Figure 7.1. Schematic representation of the sample collection and a brief summary of the sequencing
results.
2.2 Blood sample separation
Whole blood (2-5ml) samples were collected in EDTA tubes and processed within 2 hours. After
centrifugation at 900×g for 10 minutes, whole blood samples were separated into plasma and
WBC fraction. Aliquots of plasma were subjected to two subsequent centrifugation steps at
16,000×g for 10 minutes at 4°C to remove residual WBCs. Red blood cells in the WBC fraction
were lysed using standard procedures. WBCs were collected by centrifugation at 600×g for 10
minutes and washed with PBS. All samples were stored at -80°C.

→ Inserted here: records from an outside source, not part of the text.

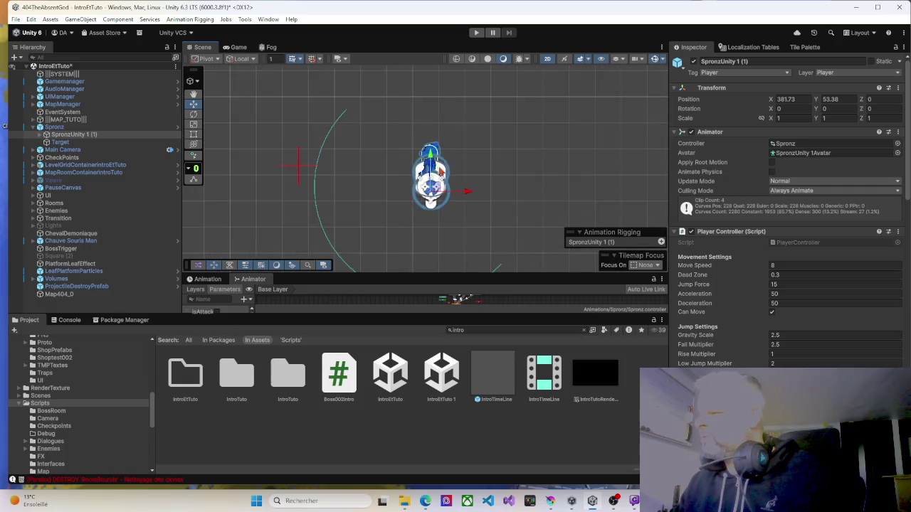
scroll(427, 175, "down", 6)
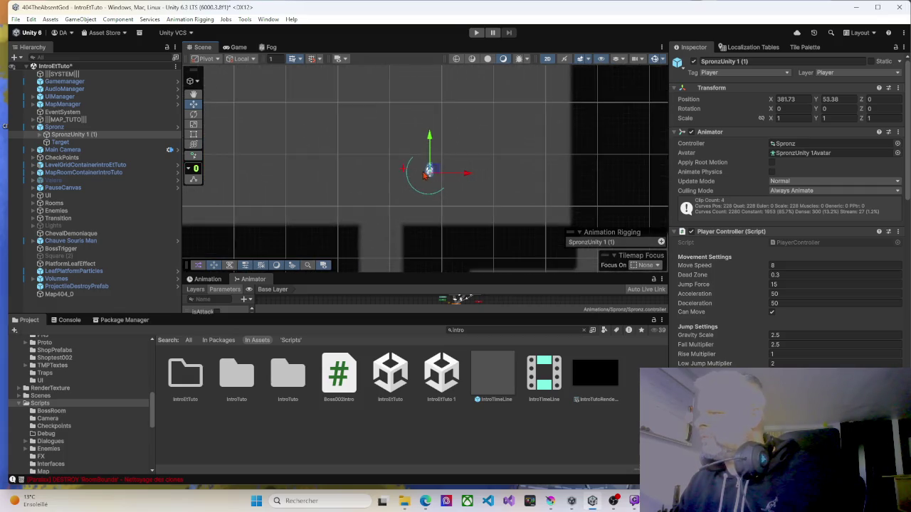
scroll(422, 175, "down", 7)
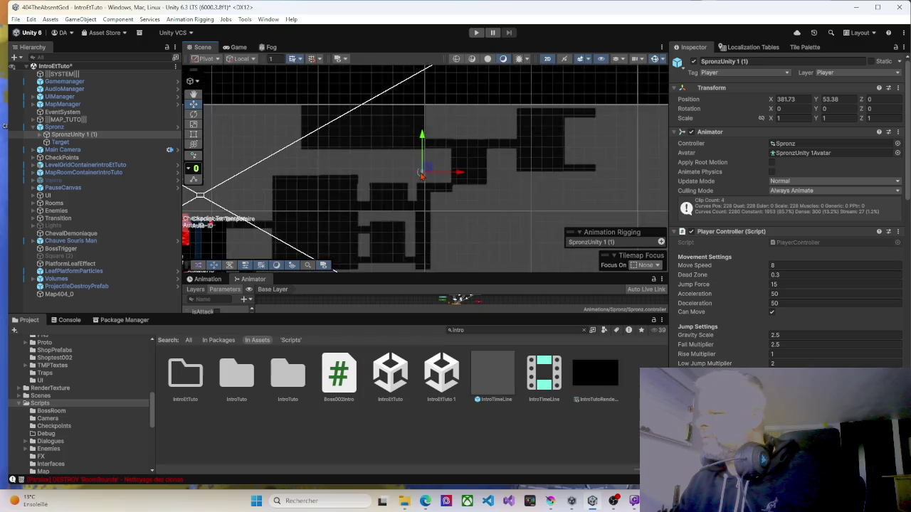
scroll(421, 175, "down", 2)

2.3 DNA extraction, library preparation and sequencing
DNA isolations, library preparations and NGS of fresh frozen tumor tissues, WBCs and plasma
samples were performed by Novogene (Beijing, China). In brief, the QIAamp DNA Mini Kit
(Qiagen, Hilden, Germany) was used to extract DNA from fresh frozen tumor tissues. The
QIAamp circulating nucleic acid kit (Qiagen) was used to isolate cfDNA from 1 to 3 ml of plasma.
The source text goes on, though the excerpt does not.